Not so happy were 1979, 1980, and 1981, especially the first two, but lots of that misery was due to non-tax causes. There were some tax changes though in that period that opened the equivalent of a new wine continent, a veritable Australia. The biggest was the capital-gains rate cut, which caused California’s VC funds to invest like wild — and, incidentally, introduce the word sommelier to the California restaurant vocabulary.
Another memorable year was 1989, not only for the high quality of the Bordeaux, but also the income tax. Even today, people speak reverently about the following year — the taste of 1990 Moselle, and the top marginal rate on the income tax of 28%.

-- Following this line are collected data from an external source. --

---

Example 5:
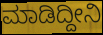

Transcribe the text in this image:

ಮಾಡಿದ್ದೀನಿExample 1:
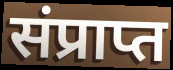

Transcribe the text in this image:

संप्राप्त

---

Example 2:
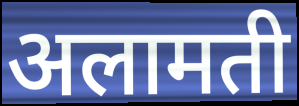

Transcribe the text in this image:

अलामती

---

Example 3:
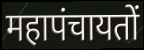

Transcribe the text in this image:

महापंचायतों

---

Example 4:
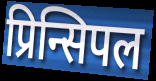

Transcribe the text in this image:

प्रिन्सिपल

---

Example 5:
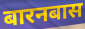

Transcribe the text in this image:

बारनबास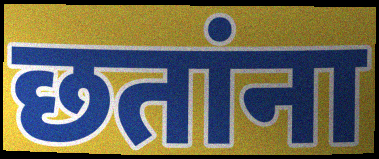
छतांना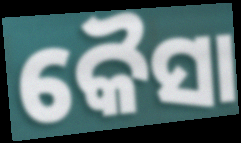
କୈସା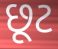
છૂટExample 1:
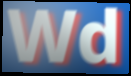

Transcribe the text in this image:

Wd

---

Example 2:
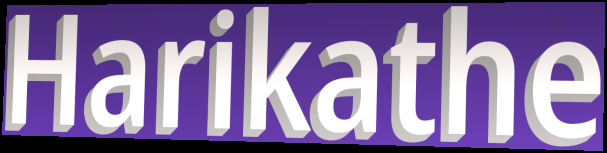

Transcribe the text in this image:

Harikathe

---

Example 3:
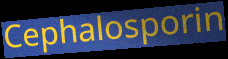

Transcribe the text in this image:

Cephalosporin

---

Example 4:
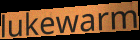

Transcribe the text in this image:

lukewarm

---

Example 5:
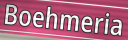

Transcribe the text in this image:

BoehmeriaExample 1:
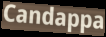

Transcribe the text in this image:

Candappa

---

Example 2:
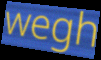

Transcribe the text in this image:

wegh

Of course, as with vintages, tax years are also about trade offs. Those who cared about the capital-gains tax rate remember the bitter side of those late 1980s harvests: To get the lower income tax, President Reagan traded the promise to raise the capital-gains rate to the House Ways and Means Chairman, Dan Rostenkowski. But perhaps Rostenkowski didn’t understand, Chicago being more of a beer town.

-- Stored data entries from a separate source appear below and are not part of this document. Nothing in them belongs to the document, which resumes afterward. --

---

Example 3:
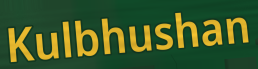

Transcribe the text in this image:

Kulbhushan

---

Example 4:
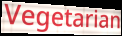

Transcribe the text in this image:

Vegetarian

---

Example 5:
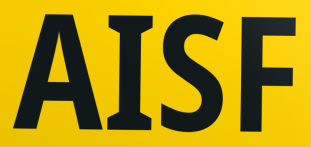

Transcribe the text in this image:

AISF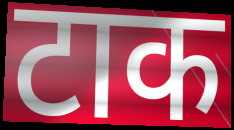
टाकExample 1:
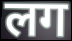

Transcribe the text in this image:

लग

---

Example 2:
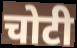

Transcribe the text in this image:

चोटी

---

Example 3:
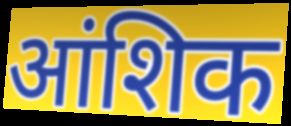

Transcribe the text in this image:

आंशिक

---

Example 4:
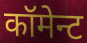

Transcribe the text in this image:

कॉमेन्ट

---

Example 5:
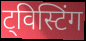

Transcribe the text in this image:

ट्विस्टिंगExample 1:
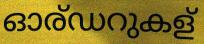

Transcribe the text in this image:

ഓര്ഡറുകള്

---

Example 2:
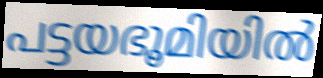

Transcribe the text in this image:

പട്ടയഭൂമിയിൽ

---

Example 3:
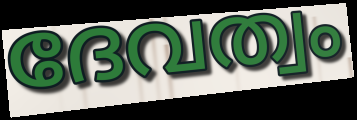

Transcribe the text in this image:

ദേവത്വം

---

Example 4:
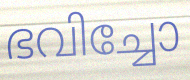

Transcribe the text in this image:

ഭവിച്ചോ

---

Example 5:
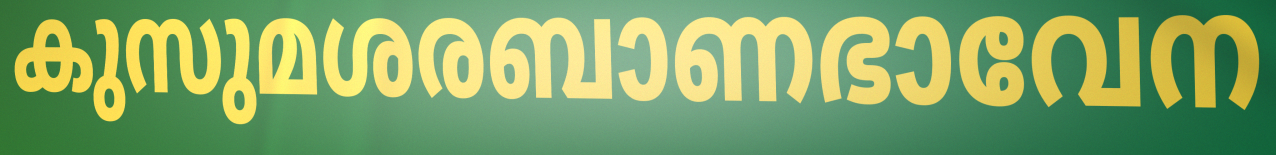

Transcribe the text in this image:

കുസുമശരബാണഭാവേന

In taxes as in wine, good years are often followed by horrible ones. Enologists talk about “noble rot,” a phenomenon relevant to that glass of Sauterne. A gray fungus attacks the grape, and can render the wine especially sweet, transcendent to the palate. Uncontrolled however, fungi and similar threats drive the vintner out of business.
We may be in for a series of bad years this time, as the Robert Parker of tax, William Beach of the Heritage Foundation, points out.

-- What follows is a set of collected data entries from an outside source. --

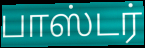
பாஸ்டர்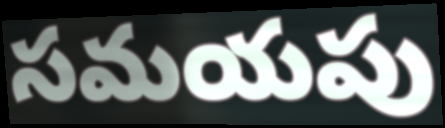
సమయపుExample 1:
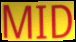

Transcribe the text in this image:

MID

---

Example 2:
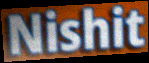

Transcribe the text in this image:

Nishit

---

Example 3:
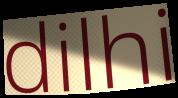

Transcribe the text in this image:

dilhi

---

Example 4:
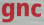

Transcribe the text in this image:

gnc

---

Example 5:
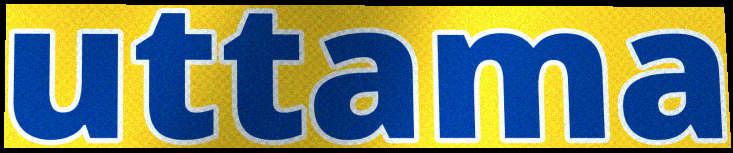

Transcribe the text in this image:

uttamaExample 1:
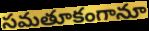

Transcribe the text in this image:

సమతూకంగానూ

Social Security taxes are currently capped, and after about $100,000 or so in earnings, workers stop paying them. But Democrats from Charles Rangel of the House Ways and Means Committee on down are talking about removing that cap. And, as Mr. Beach notes, that would mean a marginal tax increase of more than six percentage points. The rate is even higher when you count the matching taxes that employers may have to pay.
A nightmare vintage seems to be in store for 2011 as the Bush income tax, dividend and capital gains tax cuts phase out. Heritage reckons that approximately 4.7 million taxpayers, those who earn more than $200,000, will pay higher taxes. They will confront an average tax increase of $14,000, or about the cost of a tour for two of the great estates of Burgundy.
As Mr. Beach and colleagues Rea Hederman and Alison Fraser detail, the two American states that would be most affected by the phase-outs happen to be wine states.
More than 15% of California workers, or 1.6 million people, will see a tax increase if Social Security’s cap is lifted. Fifteen percent of filing households will likewise experience tax increases because of the phase-out of the Bush rates. Eight percent of New York households would see tax increases because of the disappearance of the Bush advantage.
You can argue there is yet a third frosty factor ahead, one described by the late Nobel Prize winner Milton Friedman. Though hardly a bibulous type himself, Friedman developed a theory that would probably make sense to vintners, people who tend to invest for the long term.
Friedman called the theory the permanent income hypothesis. It says that people spend based not on what laws are passed from day to day but rather on their expectation of the policy outlook over a lifetime. If people expect taxes to go down in future, they will binge on spending now. If they expect a giant tax increase for the second half of their lives, they will be abstemious.
The mixture of U.S. demographics and lazy U.S. lawmakers practically guarantees that taxes will go up in future. Consumer spending and even investment could then wither. The country would be in the hangover of a tax recession.
There may still be action from lawmakers to save future vintages. An anti-tax lawmaker from California, George Radanovich, is also a scholar of the microclimate in Mariposa and a serious vintner. Look to him for a lecture on the similarities between entitlements and noble rot.
The Democratic lawmakers who now run the House and Senate can’t be counted on to stop the spread of fiscal gray fungus. In wine terms, 2007 is a grand cru — conceivably, one of the last. Savor it.
Miss Shlaes, a visiting senior fellow at the Council on Foreign Relations, is a columnist for Bloomberg News.